Erwähnen muss ich, das am Ende des Iaido Seminars noch Prüfungen abgenommen wurden von Nobi Sensei. Und ein absolutes Highlight dieser Prüfungen war für mich, das ich bei Sven´s Kenshibudo-Prüfung zum 1.Kyu zu schauen durfte. Das war absolut klasse, Sven hat so eine anmutige Ausstrahlung dabei……einfach schön. Man kann sich nur respektvoll verneigen vor deiner Leistung.

Wir haben dann im Dojo bei Thomas geschlafen, also Monika, Sven und ich…………das war sehr, sehr nett.
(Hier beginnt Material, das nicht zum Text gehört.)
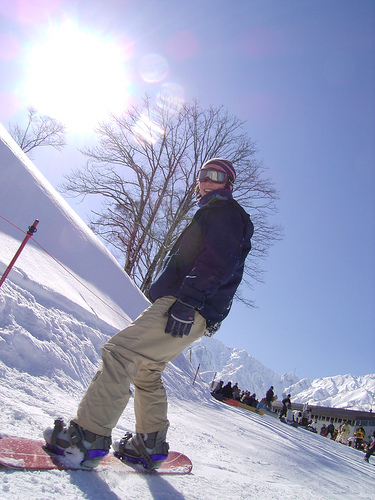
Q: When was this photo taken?
A: During the day.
Also wie gesagt, das Angebot für die Karate WG steht……….aber nur wenn Ihr versprecht, nicht immer Fotos von mir zu machen , wenn ich schlafe :) und Monika einen Kurs mit dem Titel „ Warum sollte Kaffee nicht aussehen wie schwarzer Tee“ besucht :).
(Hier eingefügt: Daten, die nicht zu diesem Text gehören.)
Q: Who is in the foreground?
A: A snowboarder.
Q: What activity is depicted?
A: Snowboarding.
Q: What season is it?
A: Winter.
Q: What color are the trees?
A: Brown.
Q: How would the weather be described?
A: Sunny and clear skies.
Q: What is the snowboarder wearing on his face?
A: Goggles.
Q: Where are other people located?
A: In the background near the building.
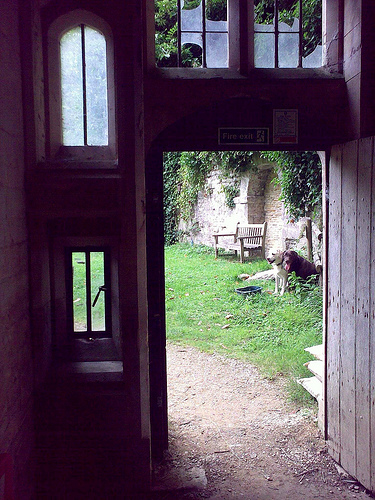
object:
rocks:
[172, 465, 208, 494]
Nach einem klasse Iaido Seminar am Samstag, war es nun endlich soweit. Sonntag Karate Lehrgang und dann Prüfung. Mir tat alles weh, meine Arme habe ich kaum noch gespürt und meine Schulter wollte sich auch noch ein bisschen in den Vordergrund spielen. Na ja, so ca. 4 Std. Iaido Seminar waren für mich auch schon sehr anspruchsvoll. Aber ich wollte es ja so.

Wir haben morgens nett gefrühstückt im besagten Bio-Café um die Ecke. Sehr lecker, wie übrigens auch die anderen zwei Lokale, wo wir abends waren.
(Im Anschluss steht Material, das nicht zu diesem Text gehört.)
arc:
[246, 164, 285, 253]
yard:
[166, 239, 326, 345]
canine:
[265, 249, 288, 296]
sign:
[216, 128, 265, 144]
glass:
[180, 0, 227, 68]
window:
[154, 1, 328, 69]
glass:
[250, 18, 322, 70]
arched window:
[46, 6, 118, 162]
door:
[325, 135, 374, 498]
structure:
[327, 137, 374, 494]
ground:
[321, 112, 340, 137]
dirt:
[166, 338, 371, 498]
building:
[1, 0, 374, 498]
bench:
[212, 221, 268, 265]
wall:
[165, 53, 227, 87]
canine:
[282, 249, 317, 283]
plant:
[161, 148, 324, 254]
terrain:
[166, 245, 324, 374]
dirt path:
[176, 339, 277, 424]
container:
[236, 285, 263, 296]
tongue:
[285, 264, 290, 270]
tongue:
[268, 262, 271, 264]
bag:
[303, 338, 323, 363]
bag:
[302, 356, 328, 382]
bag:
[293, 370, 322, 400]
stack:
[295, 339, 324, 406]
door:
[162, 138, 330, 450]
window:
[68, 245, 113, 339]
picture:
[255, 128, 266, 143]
Wieder im Dojo, trafen dann nach und nach alle Seminarteilnehmer und Prüflinge ein. Die Spannung war spürbar. Endlich geht es los, Karate Lehrgang, 4 Stunden. Nach der ersten Einheit war mein Gi so voll Schweiß, dass ich gedacht habe, ich packe das nicht. Der Lehrgang war super und er war so genial strukturiert, dass alle durchgehalten haben. Faszinierend, die einzelnen Elemente waren so wie das Karate……mal hart, dann wieder weich…….schnell und wieder langsam. Ich hab es durch gestanden, alles gegeben. Anschließend hatten wir dann die Prüfung. Durchatmen, alles ausschalten was stört im Kopf und los.

Am Ende haben alle bestanden.

Wir haben uns dann noch in Braunschweig im Dialog zum Anstoßen getroffen. Aber ehrlich, ich war total kaputt, glücklich und irgendwie hatte/habe ich es noch nicht richtig realisiert.

Die Vorbereitungszeit hat viel Spaß gemacht, es gab Momente, da habe ich gedacht es könnte doch einfach so weiter gehen, denn ich habe diese Zeit als so intensiv und schön empfunden. Aber nichts bleibt wie es ist. Wie war das neulich beim Training: “Heiter immer weiter“ !!

Vielen Dank Nobi, dass ich Dein Schüler sein darf.

Vielen Dank Burki für Deine Unterstützung .

Vielen Dank an alle anderen Dan-Träger die mich beim Training unterstützen.

Vielen Dank auch an alle anderen im Dojo, dass Ihr uns alle während der Dan-Vorbereitung so geduldig unterstützt habt .

Vielen Dank Thomas, dass wir in Deinem Dojo sein durften, ich hoffe es gibt bald wieder einen Lehrgang in Hamburg.

……….wenn man die Wolken durchschritten hat und glaubt den Gipfel erreicht zu haben, wird man feststellen, dass man erst am Fuß des Berges angelangt ist.